Justice : Bilan 2018 de l’Entraide judiciaire internationale de la Suisse

Le Tribunal fédéral à Lausanne. Photo: www.24h.ch

Selon le rapport annuel 2018 de l’Office fédéral de la justice (OFJ),  publié le 24 mai, la coopération entre la Suisse et l’étranger a été intense l’année dernière, dans le domaine de l’Entraide judiciaire internationale (IRH).

En effet, les services compétents ont traité 350 demandes d’extradition, 135 demandes de délégation de poursuite pénale et 1’163 demandes d’entraide judiciaire. A cela se sont ajoutés 235 affaires jugées par le Tribunal pénal fédéral (TPF) et 82 autres par le Tribunal fédéral (TF).

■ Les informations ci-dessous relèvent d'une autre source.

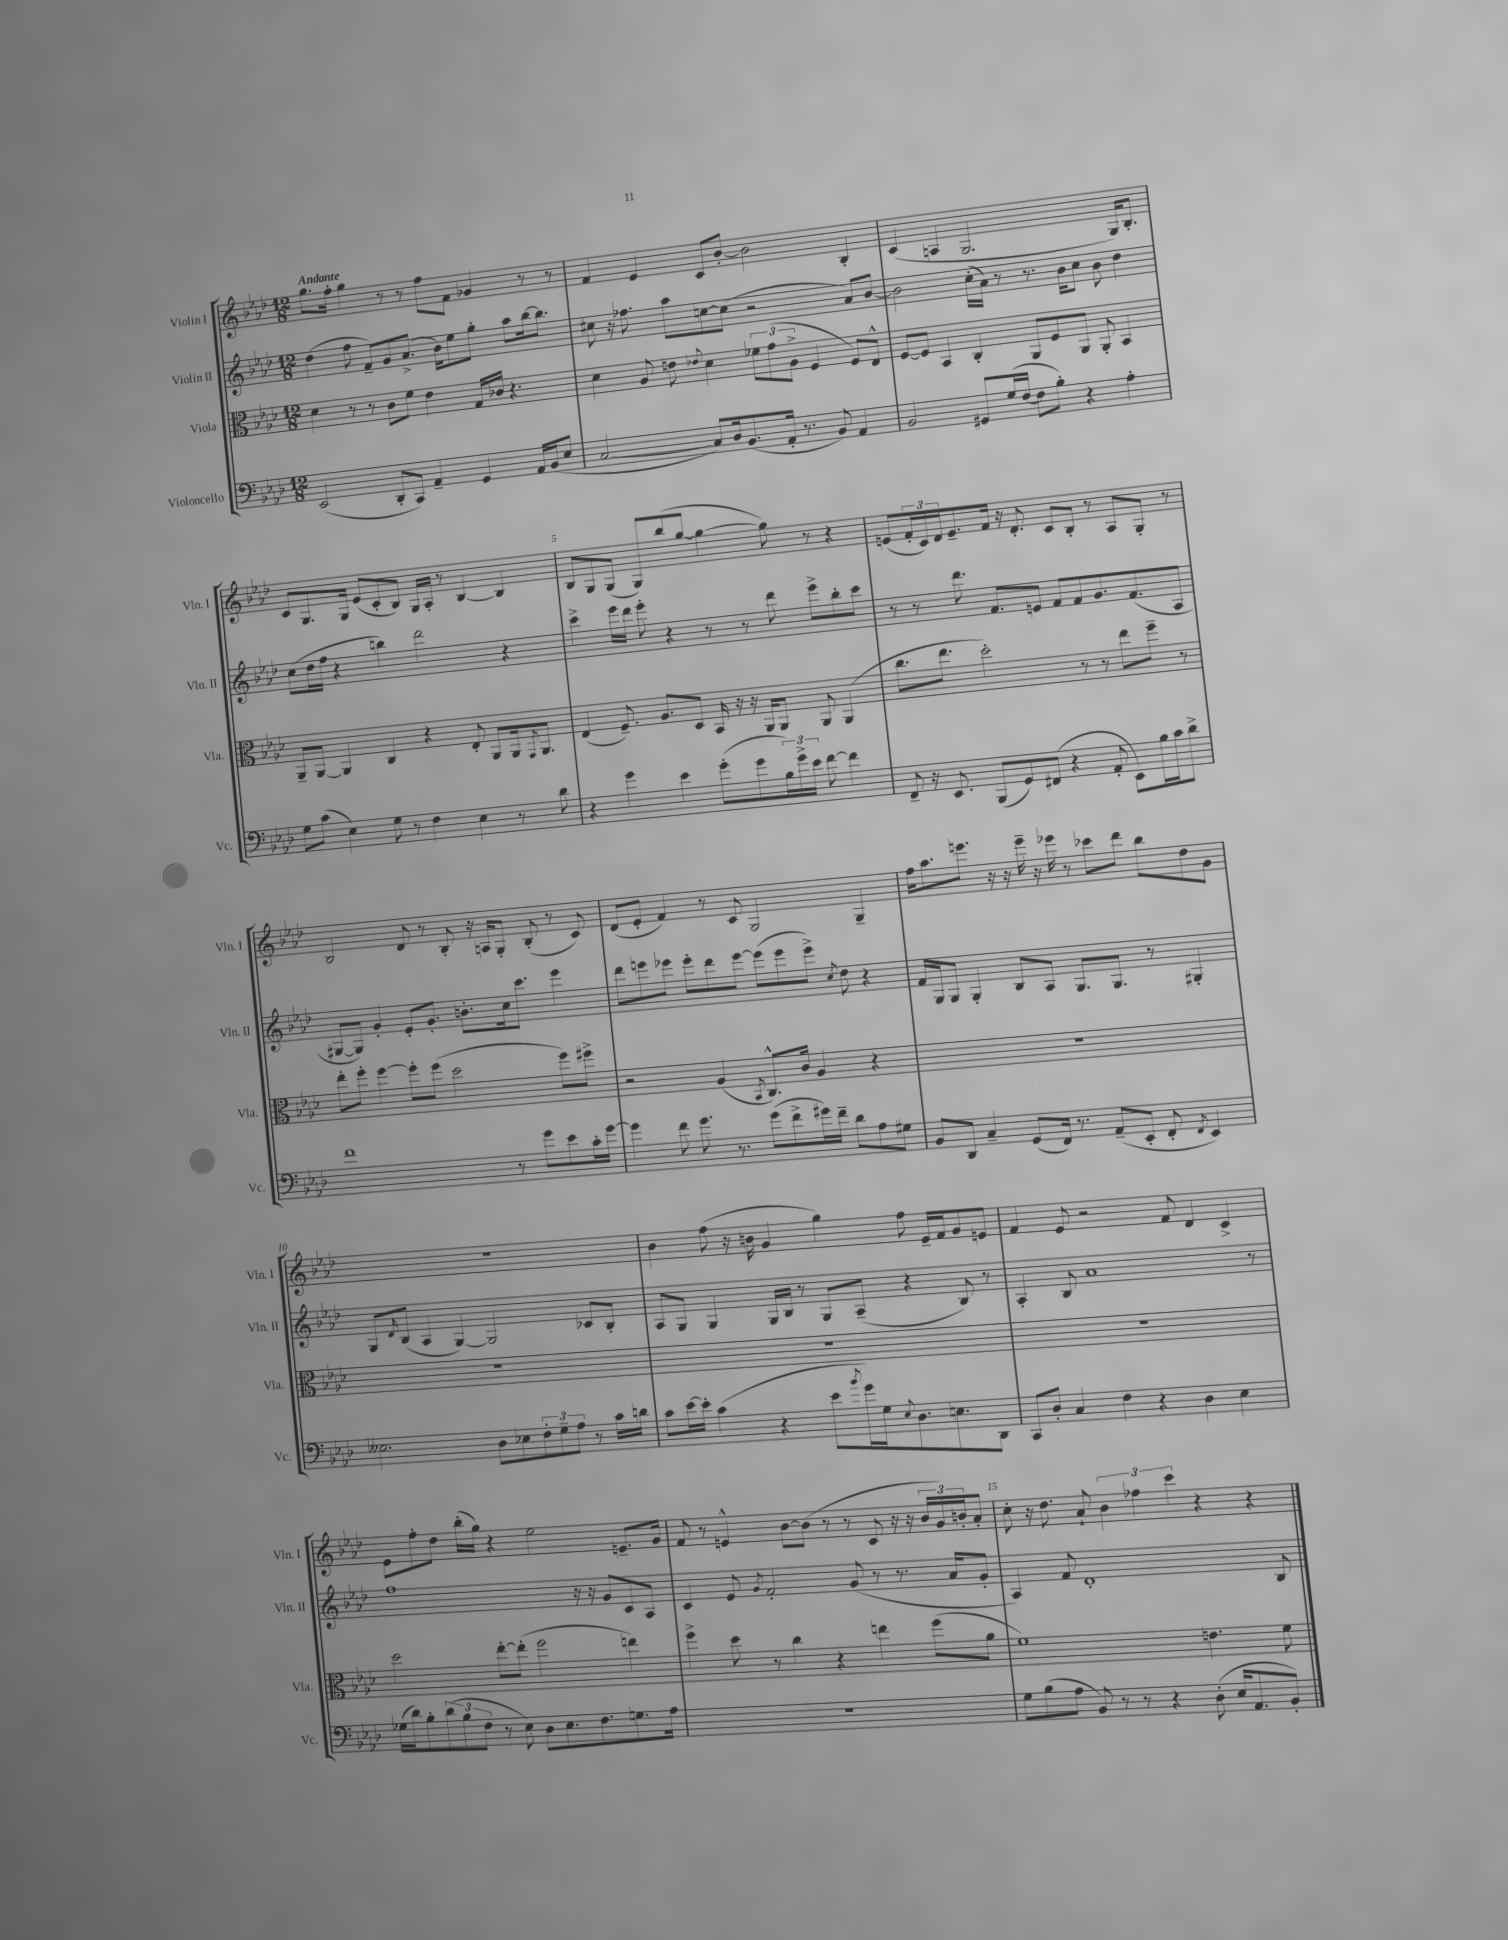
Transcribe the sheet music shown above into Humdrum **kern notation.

A son tour, la Suisse par le canal de l’IRH a adressé à l’étranger 252 demandes d’extradition, 225 demandes de délégation de la poursuite pénale et 850 demandes d’entraide judiciaire. Parmi les demande IRH, 5 ont été adressées à l’Angola, 5 autres à la Côte-d’Ivoire, et 5 au Nigeria. On ignore s’il s’agissait des mêmes personnes ou non.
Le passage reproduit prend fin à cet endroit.